Legislation /

Federal Judge Strikes Down Illinois Assault Weapons Ban

The Judge stated in his opinion that no state may pass any law that violates rights guaranteed under the U.S. Constitution

A federal judge in Illinois has blocked enforcement of the state’s newly-passed assault weapons ban, dealing a temporary blow to officials working to enact stricter gun control measures.

U.S. District Judge Stephen McGlynn issued an injunction, declaring in his opinion that the state’s Protect Illinois Communities Act (PICA) was unconstitutional and inconsistent with the U.S. Supreme Court’s landmark Bruen decision, which greatly expanded firearm ownership rights throughout the U.S.

“Can the senseless crimes of a relative few be so despicable to justify the infringement of the constitutional rights of law-abiding individuals in hopes that such crimes will then abate or, at least, not be as horrific? More specifically, can PICA be harmonized with the Second Amendment of the United States Constitution and with Bruen? That is the issue before this Court,” wrote McGlynn, who was appointed by former President Donald Trump.

“The Supreme Court in Bruen and Heller held that citizens have a constitutional right to own and possess firearms and may use them for self-defense. PICA seems to be written in spite of the clear directives in Bruen and Heller, not in conformity with them,” he added. “Whether well-intentioned, brilliant, or arrogant, no state may enact a law that denies its citizens rights that the Constitution guarantees them. Even legislation that may enjoy the support of a majority of its citizens must fail if it violates the constitutional rights of fellow citizens.”
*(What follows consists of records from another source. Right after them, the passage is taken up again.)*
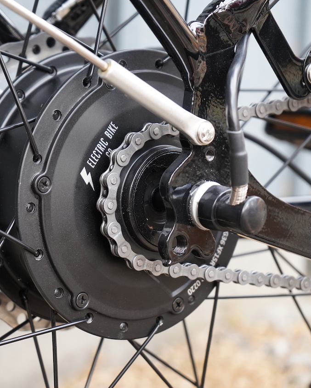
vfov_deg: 19.6
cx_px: 74
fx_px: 1127
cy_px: 195
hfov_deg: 15.6
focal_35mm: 98
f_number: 5.6
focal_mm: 69
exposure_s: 1/160
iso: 2000
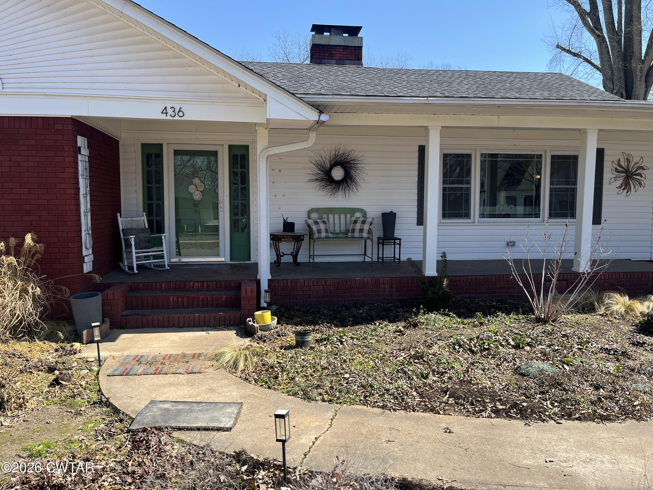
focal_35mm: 26
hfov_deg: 67.3
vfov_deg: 53.1
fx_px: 490
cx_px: 326
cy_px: 245
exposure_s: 1/1647
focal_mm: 5.1
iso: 50
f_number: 1.6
Legal news publication Jurist explains:

To obtain a preliminary injunction in federal court, the movant must show that (1) they will suffer irreparable harm in the interim prior to a final resolution; (2) there is no adequate remedy at law; and (3) they have a reasonable likelihood of success on the merits. The court ruled that the plaintiffs satisfied all three requirements and that there is a reasonable likelihood that PICA does in fact violate the second amendment.

Illinois officials argue that the assault weapons ban is consistent with historical tradition because neither assault weapons nor high-capacity magazines were in common use when the second amendment was ratified. However, McGlynn said that argument was “bordering on the frivolous” because the U.S. Supreme Court has already ruled that the second amendment extends to firearms that didn’t exist at the time of America’s founding.

Days before, Illinois Northern District Judge Lindsay Jenkins, who was appointed by President Joe Biden, declined to issue the injunction days before, arguing that the government’s interest in public safety outweighs an individual’s constitutional rights.

PICA banned the possession, sale, or manufacture of dozens of firearms defined as “assault weapons.” It also banned magazines that hold ten or more rounds for a rifle and 15 or more rounds for a handgun. The Illinois general assembly passed the bill during a lame duck session earlier this year in January.

McGlynn acknowledged that gun control issues “are highly contentious and provoke strong emotions,” but noted that the state has a “wide array of civil and criminal laws that permit the commitment and prosecution of those who use or may use firearms to commit crimes.”

He also called on police and district attorneys to “take their obligations to enforce these laws seriously.”